Un ostéopathe de 37 ans comparaît à partir de ce lundi 1er juin devant la cour criminelle de Strasbourg. Il est mis en cause pour des viols sur huit patientes et des agressions sexuelles sur vingt-et-une autres femmes, soit un total de 29 victimes présumées. Les faits qui lui sont reprochés auraient été « commis par une personne abusant de l'autorité que lui confère sa fonction », selon les termes de l'accusation.

Le professionnel de santé exerçait depuis 2014 dans la commune d'Eschau, située dans la banlieue sud de Strasbourg. Actuellement placé sous contrôle judiciaire, il a reçu l'interdiction d'exercer son activité. Son avocat, Yves Sauvayres, a d'ores et déjà indiqué qu'il défendrait l'innocence de son client, affirmant que les actes reprochés n'avaient aucun caractère sexuel.

Une enquête déclenchée par une plainte de 2020

L'affaire a été ouverte à la suite d'une plainte pour viol déposée par une patiente en octobre 2020. Au cours des investigations, les enquêteurs ont toutefois découvert qu'une première plainte avait été enregistrée dès 2018, sans que l'on sache à ce stade si elle avait donné lieu à des poursuites à l'époque. En approfondissant leurs recherches, les enquêteurs ont identifié d'autres femmes qui témoignaient d'actes répréhensibles similaires, portant le nombre total de victimes présumées à 29.

Le procès, qui doit s'achever le 12 juin, verra l'ostéopathe confronté aux témoignages de plusieurs femmes l'accusant d'avoir touché leurs parties intimes lors de consultations. Le président de l'Union pour l'ostéopathie, interrogé sur les pratiques de la profession, a rappelé que tout toucher « interne » est proscrit dans cette discipline, considérée comme relevant des pratiques de soins non conventionnelles.
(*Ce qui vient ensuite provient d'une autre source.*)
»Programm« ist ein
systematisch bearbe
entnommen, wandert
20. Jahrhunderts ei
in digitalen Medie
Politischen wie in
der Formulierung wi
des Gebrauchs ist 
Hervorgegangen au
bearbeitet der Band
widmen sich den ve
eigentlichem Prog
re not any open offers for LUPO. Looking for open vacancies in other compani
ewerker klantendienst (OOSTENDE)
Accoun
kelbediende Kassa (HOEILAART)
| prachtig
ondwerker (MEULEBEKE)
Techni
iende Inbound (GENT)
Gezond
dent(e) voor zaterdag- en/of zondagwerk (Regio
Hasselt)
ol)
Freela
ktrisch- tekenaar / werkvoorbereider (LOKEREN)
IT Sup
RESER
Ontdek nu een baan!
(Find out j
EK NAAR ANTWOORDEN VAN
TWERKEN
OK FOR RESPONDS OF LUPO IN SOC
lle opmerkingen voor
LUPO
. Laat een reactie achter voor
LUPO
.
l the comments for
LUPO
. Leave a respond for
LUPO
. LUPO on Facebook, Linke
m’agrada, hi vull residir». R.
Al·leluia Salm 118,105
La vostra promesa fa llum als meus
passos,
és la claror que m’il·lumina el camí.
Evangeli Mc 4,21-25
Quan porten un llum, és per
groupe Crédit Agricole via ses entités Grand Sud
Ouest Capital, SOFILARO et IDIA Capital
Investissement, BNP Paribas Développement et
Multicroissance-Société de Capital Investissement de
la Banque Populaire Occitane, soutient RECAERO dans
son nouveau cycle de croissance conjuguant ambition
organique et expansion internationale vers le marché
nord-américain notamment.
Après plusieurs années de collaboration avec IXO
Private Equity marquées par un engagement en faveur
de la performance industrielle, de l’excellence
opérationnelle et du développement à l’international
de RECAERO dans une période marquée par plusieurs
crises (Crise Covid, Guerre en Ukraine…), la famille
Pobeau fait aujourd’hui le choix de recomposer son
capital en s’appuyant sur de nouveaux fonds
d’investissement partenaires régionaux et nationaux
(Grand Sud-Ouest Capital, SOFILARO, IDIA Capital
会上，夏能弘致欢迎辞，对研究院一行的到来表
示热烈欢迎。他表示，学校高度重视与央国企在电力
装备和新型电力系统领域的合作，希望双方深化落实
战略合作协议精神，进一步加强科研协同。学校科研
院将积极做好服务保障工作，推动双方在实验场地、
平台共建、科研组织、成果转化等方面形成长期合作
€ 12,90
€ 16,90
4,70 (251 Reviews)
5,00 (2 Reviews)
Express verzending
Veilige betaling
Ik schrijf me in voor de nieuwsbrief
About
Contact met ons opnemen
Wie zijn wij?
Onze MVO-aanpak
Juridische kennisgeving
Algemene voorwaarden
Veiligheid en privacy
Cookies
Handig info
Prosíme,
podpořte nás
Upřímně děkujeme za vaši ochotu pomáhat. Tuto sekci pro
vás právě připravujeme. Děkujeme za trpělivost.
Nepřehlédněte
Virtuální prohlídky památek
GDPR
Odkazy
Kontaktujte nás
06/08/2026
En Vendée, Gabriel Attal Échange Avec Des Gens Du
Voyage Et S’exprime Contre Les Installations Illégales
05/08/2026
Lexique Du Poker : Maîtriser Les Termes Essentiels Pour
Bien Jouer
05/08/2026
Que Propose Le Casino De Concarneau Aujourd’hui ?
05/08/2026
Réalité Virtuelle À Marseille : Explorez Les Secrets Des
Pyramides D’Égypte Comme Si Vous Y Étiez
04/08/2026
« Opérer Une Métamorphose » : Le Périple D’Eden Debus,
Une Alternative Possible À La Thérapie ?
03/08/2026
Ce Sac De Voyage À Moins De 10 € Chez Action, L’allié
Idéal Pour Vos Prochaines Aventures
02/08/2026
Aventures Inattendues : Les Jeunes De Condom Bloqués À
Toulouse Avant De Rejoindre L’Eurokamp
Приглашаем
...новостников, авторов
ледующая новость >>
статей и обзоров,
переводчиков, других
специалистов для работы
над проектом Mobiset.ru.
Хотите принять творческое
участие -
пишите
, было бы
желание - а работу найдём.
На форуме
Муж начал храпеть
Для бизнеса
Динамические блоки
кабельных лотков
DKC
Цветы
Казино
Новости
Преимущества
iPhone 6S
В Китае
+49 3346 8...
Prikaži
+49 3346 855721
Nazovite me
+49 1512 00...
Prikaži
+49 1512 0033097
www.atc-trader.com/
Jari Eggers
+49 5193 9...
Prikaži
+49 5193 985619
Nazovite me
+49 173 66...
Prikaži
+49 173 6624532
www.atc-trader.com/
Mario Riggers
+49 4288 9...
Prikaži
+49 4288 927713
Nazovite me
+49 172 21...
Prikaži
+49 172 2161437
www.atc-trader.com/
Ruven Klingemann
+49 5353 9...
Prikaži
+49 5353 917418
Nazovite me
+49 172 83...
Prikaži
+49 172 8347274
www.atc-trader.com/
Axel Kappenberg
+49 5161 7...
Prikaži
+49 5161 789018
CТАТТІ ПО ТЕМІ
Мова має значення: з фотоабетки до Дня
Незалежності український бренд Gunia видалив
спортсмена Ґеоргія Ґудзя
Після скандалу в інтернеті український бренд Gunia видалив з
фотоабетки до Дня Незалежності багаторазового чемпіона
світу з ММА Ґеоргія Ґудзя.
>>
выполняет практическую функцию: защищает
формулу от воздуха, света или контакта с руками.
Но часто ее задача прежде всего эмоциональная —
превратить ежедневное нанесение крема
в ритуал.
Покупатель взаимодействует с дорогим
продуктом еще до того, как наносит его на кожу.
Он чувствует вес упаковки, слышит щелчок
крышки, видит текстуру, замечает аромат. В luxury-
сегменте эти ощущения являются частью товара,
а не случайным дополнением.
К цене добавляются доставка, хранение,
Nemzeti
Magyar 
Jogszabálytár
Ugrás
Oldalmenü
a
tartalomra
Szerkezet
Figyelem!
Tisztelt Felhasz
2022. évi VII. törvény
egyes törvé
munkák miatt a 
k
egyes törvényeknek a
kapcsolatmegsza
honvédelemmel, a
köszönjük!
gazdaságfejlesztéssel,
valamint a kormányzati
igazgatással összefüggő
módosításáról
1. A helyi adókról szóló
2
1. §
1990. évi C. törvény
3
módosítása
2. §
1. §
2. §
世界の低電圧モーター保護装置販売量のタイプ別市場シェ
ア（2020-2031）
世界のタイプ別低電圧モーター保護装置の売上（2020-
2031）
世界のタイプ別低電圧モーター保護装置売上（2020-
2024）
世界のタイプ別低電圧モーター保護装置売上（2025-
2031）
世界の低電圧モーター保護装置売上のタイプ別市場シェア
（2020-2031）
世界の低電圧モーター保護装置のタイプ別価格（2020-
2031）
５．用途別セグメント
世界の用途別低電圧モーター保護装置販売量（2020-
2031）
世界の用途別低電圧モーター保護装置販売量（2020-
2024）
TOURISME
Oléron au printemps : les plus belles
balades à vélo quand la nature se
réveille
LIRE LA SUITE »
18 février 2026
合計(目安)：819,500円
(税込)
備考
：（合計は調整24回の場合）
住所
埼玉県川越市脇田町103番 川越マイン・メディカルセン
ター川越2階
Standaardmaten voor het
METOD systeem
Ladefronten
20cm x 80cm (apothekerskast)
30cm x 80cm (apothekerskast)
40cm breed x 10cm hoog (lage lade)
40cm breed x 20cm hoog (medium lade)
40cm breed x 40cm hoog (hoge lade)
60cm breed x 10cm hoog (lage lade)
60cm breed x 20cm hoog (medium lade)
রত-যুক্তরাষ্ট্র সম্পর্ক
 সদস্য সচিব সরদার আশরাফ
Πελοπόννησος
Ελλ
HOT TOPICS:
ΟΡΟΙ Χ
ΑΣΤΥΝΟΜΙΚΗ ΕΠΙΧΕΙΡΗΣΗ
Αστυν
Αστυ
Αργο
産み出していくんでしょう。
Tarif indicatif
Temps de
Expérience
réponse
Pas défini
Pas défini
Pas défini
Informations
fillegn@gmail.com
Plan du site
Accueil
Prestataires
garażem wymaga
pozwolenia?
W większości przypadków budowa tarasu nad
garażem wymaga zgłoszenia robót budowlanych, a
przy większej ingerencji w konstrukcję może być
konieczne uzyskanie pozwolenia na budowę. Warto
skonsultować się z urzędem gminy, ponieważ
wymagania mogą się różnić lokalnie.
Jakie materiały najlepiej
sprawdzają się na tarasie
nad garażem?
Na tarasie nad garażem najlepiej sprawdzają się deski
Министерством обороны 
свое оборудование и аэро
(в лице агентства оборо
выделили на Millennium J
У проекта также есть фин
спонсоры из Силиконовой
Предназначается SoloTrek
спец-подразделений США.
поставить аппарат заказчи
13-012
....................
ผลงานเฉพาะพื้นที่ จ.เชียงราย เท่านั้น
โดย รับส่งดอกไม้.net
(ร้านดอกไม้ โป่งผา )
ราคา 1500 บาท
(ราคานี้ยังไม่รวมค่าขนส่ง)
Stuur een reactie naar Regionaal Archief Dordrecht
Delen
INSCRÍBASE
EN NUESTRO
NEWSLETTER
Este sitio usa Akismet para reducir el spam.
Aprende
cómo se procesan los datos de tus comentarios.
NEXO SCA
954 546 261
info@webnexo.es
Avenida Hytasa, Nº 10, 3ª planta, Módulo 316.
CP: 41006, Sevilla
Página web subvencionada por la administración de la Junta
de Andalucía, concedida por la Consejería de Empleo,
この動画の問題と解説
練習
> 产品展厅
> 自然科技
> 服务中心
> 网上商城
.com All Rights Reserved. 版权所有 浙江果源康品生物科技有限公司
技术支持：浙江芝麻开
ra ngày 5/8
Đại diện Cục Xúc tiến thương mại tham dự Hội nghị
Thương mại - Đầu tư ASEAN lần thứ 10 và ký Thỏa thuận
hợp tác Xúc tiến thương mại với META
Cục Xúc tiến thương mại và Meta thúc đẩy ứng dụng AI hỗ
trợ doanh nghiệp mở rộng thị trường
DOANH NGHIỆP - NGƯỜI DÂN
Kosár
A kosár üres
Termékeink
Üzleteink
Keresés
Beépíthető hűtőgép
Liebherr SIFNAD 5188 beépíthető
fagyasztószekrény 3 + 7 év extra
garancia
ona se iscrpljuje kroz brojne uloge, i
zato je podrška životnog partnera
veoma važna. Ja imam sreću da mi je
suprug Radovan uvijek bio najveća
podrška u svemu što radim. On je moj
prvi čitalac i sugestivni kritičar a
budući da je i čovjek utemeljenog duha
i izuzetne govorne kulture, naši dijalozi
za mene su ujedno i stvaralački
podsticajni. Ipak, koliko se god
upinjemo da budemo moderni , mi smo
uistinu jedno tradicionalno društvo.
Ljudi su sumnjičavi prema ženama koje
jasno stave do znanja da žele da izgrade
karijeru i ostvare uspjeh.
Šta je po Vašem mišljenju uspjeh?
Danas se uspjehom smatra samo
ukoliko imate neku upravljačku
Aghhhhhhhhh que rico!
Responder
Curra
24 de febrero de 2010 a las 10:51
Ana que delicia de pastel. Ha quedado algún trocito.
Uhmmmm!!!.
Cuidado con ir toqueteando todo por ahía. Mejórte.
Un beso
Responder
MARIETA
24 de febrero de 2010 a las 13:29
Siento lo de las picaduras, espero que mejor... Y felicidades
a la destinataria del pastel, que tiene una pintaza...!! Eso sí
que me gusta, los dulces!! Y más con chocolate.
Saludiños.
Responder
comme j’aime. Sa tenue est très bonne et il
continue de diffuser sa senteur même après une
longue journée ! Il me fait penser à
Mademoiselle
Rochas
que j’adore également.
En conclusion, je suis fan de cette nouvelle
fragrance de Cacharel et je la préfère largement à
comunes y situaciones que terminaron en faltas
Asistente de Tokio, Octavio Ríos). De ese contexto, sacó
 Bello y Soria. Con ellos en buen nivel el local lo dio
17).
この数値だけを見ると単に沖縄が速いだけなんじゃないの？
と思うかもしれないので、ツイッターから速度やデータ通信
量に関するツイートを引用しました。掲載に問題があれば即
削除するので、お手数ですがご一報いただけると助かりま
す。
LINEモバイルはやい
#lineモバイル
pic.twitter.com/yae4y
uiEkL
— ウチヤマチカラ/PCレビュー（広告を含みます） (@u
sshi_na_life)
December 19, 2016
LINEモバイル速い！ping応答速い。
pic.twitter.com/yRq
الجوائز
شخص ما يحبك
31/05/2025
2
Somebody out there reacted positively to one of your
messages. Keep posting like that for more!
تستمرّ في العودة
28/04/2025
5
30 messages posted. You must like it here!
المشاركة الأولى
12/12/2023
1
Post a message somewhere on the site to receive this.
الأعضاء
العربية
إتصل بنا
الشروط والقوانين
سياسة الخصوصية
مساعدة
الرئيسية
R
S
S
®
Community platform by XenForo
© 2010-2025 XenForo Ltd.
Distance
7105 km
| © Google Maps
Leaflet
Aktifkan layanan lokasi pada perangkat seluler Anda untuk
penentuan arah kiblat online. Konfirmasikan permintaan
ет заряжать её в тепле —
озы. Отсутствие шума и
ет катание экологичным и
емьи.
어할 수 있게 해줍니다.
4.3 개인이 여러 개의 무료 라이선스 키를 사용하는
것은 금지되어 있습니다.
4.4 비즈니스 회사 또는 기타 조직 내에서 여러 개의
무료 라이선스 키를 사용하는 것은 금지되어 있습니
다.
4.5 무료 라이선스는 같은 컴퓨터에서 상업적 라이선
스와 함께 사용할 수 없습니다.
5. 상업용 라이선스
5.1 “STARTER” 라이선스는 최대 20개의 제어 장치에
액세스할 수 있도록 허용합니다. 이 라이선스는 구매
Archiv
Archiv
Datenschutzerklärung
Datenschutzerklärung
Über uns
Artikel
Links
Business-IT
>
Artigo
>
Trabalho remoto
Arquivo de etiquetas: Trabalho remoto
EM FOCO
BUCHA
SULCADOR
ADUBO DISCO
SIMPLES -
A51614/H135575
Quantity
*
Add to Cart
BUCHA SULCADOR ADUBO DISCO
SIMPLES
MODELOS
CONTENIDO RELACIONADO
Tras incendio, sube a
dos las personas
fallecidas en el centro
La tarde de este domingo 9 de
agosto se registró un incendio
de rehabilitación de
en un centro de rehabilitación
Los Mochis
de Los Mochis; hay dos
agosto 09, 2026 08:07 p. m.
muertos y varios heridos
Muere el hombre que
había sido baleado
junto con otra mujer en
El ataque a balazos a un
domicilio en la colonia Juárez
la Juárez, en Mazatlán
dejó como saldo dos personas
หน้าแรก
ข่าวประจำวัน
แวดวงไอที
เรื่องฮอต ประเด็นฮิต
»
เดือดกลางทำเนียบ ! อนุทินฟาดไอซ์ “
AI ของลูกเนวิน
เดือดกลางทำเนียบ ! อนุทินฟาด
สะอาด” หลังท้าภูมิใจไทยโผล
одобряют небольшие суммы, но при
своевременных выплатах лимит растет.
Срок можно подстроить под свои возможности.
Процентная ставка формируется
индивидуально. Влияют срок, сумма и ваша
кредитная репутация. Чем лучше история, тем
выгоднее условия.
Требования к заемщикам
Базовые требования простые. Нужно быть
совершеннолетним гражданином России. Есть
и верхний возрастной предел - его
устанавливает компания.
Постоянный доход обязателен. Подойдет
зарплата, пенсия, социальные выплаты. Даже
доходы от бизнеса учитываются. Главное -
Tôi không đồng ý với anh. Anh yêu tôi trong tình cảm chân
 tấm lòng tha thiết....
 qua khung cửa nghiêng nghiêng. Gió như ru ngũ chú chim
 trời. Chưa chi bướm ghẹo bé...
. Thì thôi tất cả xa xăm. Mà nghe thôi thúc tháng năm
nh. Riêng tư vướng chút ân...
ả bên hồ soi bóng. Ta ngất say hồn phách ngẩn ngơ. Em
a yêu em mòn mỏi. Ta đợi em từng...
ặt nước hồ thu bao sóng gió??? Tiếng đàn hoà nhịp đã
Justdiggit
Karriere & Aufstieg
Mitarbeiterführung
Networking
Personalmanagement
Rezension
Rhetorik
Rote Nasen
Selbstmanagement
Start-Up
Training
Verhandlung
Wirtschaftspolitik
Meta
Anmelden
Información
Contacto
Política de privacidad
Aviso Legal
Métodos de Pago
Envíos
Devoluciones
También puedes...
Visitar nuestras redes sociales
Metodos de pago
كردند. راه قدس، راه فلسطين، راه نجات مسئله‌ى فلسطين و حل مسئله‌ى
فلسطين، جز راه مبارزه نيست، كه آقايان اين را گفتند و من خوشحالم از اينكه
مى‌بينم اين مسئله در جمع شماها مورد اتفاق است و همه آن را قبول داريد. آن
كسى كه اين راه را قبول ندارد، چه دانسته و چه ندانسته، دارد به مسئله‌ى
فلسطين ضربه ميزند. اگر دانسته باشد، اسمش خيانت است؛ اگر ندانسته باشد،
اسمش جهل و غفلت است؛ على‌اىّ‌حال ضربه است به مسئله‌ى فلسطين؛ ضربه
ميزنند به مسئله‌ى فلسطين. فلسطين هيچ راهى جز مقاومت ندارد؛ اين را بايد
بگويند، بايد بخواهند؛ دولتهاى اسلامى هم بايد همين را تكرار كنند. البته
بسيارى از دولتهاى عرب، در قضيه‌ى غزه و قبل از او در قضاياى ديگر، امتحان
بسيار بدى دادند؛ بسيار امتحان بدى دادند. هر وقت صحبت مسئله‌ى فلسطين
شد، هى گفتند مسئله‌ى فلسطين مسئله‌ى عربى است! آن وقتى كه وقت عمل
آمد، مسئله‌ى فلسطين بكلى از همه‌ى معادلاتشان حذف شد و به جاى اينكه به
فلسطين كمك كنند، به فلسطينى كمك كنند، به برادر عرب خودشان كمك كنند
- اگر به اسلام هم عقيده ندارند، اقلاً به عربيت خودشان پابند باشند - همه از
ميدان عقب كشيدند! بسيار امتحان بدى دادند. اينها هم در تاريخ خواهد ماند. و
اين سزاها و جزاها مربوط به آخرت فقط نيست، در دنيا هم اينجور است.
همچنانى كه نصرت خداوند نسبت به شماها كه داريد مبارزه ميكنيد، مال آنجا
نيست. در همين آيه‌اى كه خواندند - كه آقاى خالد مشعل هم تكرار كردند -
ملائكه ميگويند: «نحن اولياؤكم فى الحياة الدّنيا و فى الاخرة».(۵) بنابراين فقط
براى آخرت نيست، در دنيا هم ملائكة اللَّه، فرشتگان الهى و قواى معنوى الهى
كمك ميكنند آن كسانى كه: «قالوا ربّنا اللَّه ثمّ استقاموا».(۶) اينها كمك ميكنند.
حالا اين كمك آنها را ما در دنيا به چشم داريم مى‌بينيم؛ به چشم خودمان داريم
Un contexte de violences sexuelles dans le milieu médical

Cette affaire s'inscrit dans une série de procès mettant en cause des professionnels de santé pour des violences sexuelles. Le gynécologue Phuoc-Vinh Tran doit ainsi être jugé en 2027 pour des viols présumés sur 92 femmes. En 2023, un autre gynécologue, Émile Daraï, avait été mis en examen pour des faits de violences dénoncés par au moins 32 patientes.

Ces différentes procédures judiciaires relancent régulièrement le débat sur les violences sexuelles commises dans le cadre médical et sur la relation de confiance qui unit les praticiens à leurs patients.